All records below are to be set down precisely as written, excluding pictures.

● **Saved entries**:
···
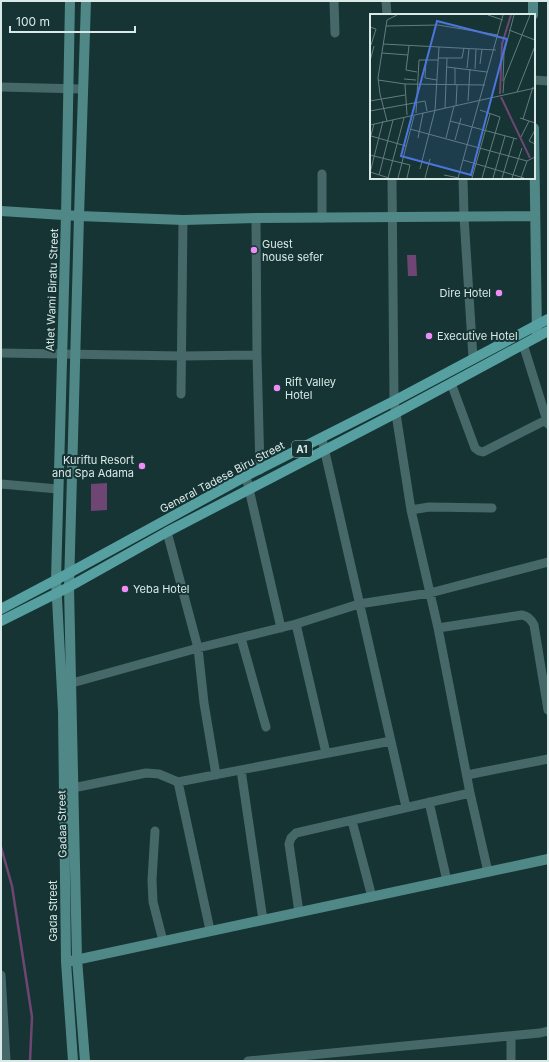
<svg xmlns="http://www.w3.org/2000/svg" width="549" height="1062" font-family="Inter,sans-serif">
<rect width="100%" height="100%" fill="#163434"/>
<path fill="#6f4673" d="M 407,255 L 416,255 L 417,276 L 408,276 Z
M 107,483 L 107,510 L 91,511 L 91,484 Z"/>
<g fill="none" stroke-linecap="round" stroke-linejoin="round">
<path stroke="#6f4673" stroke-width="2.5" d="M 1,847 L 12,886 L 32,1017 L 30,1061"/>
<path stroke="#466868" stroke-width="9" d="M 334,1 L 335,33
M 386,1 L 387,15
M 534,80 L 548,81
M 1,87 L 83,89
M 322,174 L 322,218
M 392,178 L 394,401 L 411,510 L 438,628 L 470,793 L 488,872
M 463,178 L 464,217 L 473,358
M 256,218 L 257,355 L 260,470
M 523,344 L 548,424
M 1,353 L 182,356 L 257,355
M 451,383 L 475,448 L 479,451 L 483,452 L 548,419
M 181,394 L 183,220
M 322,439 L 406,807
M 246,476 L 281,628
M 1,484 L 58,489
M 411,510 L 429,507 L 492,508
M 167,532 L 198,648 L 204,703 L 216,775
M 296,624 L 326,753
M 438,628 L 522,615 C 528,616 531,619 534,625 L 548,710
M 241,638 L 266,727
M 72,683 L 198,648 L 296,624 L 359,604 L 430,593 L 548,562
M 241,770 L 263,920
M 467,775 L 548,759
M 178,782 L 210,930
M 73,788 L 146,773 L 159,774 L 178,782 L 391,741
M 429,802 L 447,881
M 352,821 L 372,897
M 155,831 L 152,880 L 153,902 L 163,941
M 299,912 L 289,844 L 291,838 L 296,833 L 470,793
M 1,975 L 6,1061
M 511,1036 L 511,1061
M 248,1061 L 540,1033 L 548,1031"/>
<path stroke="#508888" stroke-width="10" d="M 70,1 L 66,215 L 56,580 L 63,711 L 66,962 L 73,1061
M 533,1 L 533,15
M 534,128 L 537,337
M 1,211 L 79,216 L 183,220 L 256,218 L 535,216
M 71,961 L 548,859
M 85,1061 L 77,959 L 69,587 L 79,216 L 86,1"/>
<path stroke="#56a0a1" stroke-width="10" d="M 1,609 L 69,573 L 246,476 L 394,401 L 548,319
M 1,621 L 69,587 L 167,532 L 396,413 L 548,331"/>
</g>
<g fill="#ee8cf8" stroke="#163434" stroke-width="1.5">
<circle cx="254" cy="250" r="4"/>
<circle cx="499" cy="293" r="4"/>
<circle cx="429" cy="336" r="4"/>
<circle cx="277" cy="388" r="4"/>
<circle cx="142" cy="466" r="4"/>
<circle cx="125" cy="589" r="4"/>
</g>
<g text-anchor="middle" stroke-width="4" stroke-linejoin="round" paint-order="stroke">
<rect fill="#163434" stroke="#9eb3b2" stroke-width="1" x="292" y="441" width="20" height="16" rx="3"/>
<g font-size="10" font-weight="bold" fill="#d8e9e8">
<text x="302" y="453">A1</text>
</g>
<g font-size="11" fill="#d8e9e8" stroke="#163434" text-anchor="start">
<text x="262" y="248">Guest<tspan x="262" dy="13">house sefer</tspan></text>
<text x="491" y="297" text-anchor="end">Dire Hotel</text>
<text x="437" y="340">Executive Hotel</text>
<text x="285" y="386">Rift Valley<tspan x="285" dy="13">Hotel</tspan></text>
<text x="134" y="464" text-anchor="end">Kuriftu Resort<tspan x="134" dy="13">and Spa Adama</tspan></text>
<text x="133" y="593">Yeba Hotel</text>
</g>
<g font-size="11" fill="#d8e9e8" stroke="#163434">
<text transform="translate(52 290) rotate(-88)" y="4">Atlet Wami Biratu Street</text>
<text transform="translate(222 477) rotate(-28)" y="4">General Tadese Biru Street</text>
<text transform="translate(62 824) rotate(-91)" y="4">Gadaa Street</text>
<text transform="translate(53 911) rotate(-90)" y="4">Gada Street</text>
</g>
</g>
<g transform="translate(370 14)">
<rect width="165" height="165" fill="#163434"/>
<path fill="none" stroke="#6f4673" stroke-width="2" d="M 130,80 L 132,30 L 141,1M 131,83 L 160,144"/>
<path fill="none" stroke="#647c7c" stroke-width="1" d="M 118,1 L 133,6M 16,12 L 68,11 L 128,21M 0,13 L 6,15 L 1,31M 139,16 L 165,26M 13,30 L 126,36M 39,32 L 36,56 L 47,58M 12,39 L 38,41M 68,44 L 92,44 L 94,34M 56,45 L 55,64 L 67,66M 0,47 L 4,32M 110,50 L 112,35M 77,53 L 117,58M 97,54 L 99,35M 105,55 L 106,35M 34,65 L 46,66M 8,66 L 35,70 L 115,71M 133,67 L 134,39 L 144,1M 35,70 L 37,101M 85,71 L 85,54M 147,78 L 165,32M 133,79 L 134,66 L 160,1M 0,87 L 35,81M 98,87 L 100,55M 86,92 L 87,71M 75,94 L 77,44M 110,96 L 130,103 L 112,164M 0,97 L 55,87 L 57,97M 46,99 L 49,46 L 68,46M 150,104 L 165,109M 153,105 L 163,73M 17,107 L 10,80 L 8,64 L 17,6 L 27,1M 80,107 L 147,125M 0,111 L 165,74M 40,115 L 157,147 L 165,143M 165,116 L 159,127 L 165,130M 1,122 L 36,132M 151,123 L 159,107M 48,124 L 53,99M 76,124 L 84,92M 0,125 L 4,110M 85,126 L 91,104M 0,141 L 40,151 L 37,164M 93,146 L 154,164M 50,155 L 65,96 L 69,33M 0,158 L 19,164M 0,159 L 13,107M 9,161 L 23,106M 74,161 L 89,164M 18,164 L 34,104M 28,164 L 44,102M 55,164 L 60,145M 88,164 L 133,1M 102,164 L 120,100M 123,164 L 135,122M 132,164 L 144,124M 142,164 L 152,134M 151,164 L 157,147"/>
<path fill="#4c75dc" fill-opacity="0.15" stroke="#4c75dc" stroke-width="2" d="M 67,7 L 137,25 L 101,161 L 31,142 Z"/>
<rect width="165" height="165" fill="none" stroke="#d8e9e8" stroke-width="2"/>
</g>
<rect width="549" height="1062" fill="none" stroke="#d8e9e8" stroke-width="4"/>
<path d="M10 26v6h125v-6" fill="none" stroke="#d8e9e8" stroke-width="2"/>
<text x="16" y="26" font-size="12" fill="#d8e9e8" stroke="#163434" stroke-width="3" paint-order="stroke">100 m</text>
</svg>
···
● **Written response**:
<svg xmlns="http://www.w3.org/2000/svg" width="549" height="1062" font-family="Inter,sans-serif">
<rect width="100%" height="100%" fill="#163434"/>
<path fill="#6f4673" d="M 407,255 L 416,255 L 417,276 L 408,276 Z
M 107,483 L 107,510 L 91,511 L 91,484 Z"/>
<g fill="none" stroke-linecap="round" stroke-linejoin="round">
<path stroke="#6f4673" stroke-width="2.5" d="M 1,847 L 12,886 L 32,1017 L 30,1061"/>
<path stroke="#466868" stroke-width="9" d="M 334,1 L 335,33
M 386,1 L 387,15
M 534,80 L 548,81
M 1,87 L 83,89
M 322,174 L 322,218
M 392,178 L 394,401 L 411,510 L 438,628 L 470,793 L 488,872
M 463,178 L 464,217 L 473,358
M 256,218 L 257,355 L 260,470
M 523,344 L 548,424
M 1,353 L 182,356 L 257,355
M 451,383 L 475,448 L 479,451 L 483,452 L 548,419
M 181,394 L 183,220
M 322,439 L 406,807
M 246,476 L 281,628
M 1,484 L 58,489
M 411,510 L 429,507 L 492,508
M 167,532 L 198,648 L 204,703 L 216,775
M 296,624 L 326,753
M 438,628 L 522,615 C 528,616 531,619 534,625 L 548,710
M 241,638 L 266,727
M 72,683 L 198,648 L 296,624 L 359,604 L 430,593 L 548,562
M 241,770 L 263,920
M 467,775 L 548,759
M 178,782 L 210,930
M 73,788 L 146,773 L 159,774 L 178,782 L 391,741
M 429,802 L 447,881
M 352,821 L 372,897
M 155,831 L 152,880 L 153,902 L 163,941
M 299,912 L 289,844 L 291,838 L 296,833 L 470,793
M 1,975 L 6,1061
M 511,1036 L 511,1061
M 248,1061 L 540,1033 L 548,1031"/>
<path stroke="#508888" stroke-width="10" d="M 70,1 L 66,215 L 56,580 L 63,711 L 66,962 L 73,1061
M 533,1 L 533,15
M 534,128 L 537,337
M 1,211 L 79,216 L 183,220 L 256,218 L 535,216
M 71,961 L 548,859
M 85,1061 L 77,959 L 69,587 L 79,216 L 86,1"/>
<path stroke="#56a0a1" stroke-width="10" d="M 1,609 L 69,573 L 246,476 L 394,401 L 548,319
M 1,621 L 69,587 L 167,532 L 396,413 L 548,331"/>
</g>
<g fill="#ee8cf8" stroke="#163434" stroke-width="1.5">
<circle cx="254" cy="250" r="4"/>
<circle cx="499" cy="293" r="4"/>
<circle cx="429" cy="336" r="4"/>
<circle cx="277" cy="388" r="4"/>
<circle cx="142" cy="466" r="4"/>
<circle cx="125" cy="589" r="4"/>
</g>
<g text-anchor="middle" stroke-width="4" stroke-linejoin="round" paint-order="stroke">
<rect fill="#163434" stroke="#9eb3b2" stroke-width="1" x="292" y="441" width="20" height="16" rx="3"/>
<g font-size="10" font-weight="bold" fill="#d8e9e8">
<text x="302" y="453">A1</text>
</g>
<g font-size="11" fill="#d8e9e8" stroke="#163434" text-anchor="start">
<text x="262" y="248">Guest<tspan x="262" dy="13">house sefer</tspan></text>
<text x="491" y="297" text-anchor="end">Dire Hotel</text>
<text x="437" y="340">Executive Hotel</text>
<text x="285" y="386">Rift Valley<tspan x="285" dy="13">Hotel</tspan></text>
<text x="134" y="464" text-anchor="end">Kuriftu Resort<tspan x="134" dy="13">and Spa Adama</tspan></text>
<text x="133" y="593">Yeba Hotel</text>
</g>
<g font-size="11" fill="#d8e9e8" stroke="#163434">
<text transform="translate(52 290) rotate(-88)" y="4">Atlet Wami Biratu Street</text>
<text transform="translate(222 477) rotate(-28)" y="4">General Tadese Biru Street</text>
<text transform="translate(62 824) rotate(-91)" y="4">Gadaa Street</text>
<text transform="translate(53 911) rotate(-90)" y="4">Gada Street</text>
</g>
</g>
<g transform="translate(370 14)">
<rect width="165" height="165" fill="#163434"/>
<path fill="none" stroke="#6f4673" stroke-width="2" d="M 130,80 L 132,30 L 141,1M 131,83 L 160,144"/>
<path fill="none" stroke="#647c7c" stroke-width="1" d="M 118,1 L 133,6M 16,12 L 68,11 L 128,21M 0,13 L 6,15 L 1,31M 139,16 L 165,26M 13,30 L 126,36M 39,32 L 36,56 L 47,58M 12,39 L 38,41M 68,44 L 92,44 L 94,34M 56,45 L 55,64 L 67,66M 0,47 L 4,32M 110,50 L 112,35M 77,53 L 117,58M 97,54 L 99,35M 105,55 L 106,35M 34,65 L 46,66M 8,66 L 35,70 L 115,71M 133,67 L 134,39 L 144,1M 35,70 L 37,101M 85,71 L 85,54M 147,78 L 165,32M 133,79 L 134,66 L 160,1M 0,87 L 35,81M 98,87 L 100,55M 86,92 L 87,71M 75,94 L 77,44M 110,96 L 130,103 L 112,164M 0,97 L 55,87 L 57,97M 46,99 L 49,46 L 68,46M 150,104 L 165,109M 153,105 L 163,73M 17,107 L 10,80 L 8,64 L 17,6 L 27,1M 80,107 L 147,125M 0,111 L 165,74M 40,115 L 157,147 L 165,143M 165,116 L 159,127 L 165,130M 1,122 L 36,132M 151,123 L 159,107M 48,124 L 53,99M 76,124 L 84,92M 0,125 L 4,110M 85,126 L 91,104M 0,141 L 40,151 L 37,164M 93,146 L 154,164M 50,155 L 65,96 L 69,33M 0,158 L 19,164M 0,159 L 13,107M 9,161 L 23,106M 74,161 L 89,164M 18,164 L 34,104M 28,164 L 44,102M 55,164 L 60,145M 88,164 L 133,1M 102,164 L 120,100M 123,164 L 135,122M 132,164 L 144,124M 142,164 L 152,134M 151,164 L 157,147"/>
<path fill="#4c75dc" fill-opacity="0.15" stroke="#4c75dc" stroke-width="2" d="M 67,7 L 137,25 L 101,161 L 31,142 Z"/>
<rect width="165" height="165" fill="none" stroke="#d8e9e8" stroke-width="2"/>
</g>
<rect width="549" height="1062" fill="none" stroke="#d8e9e8" stroke-width="4"/>
<path d="M10 26v6h125v-6" fill="none" stroke="#d8e9e8" stroke-width="2"/>
<text x="16" y="26" font-size="12" fill="#d8e9e8" stroke="#163434" stroke-width="3" paint-order="stroke">100 m</text>
</svg>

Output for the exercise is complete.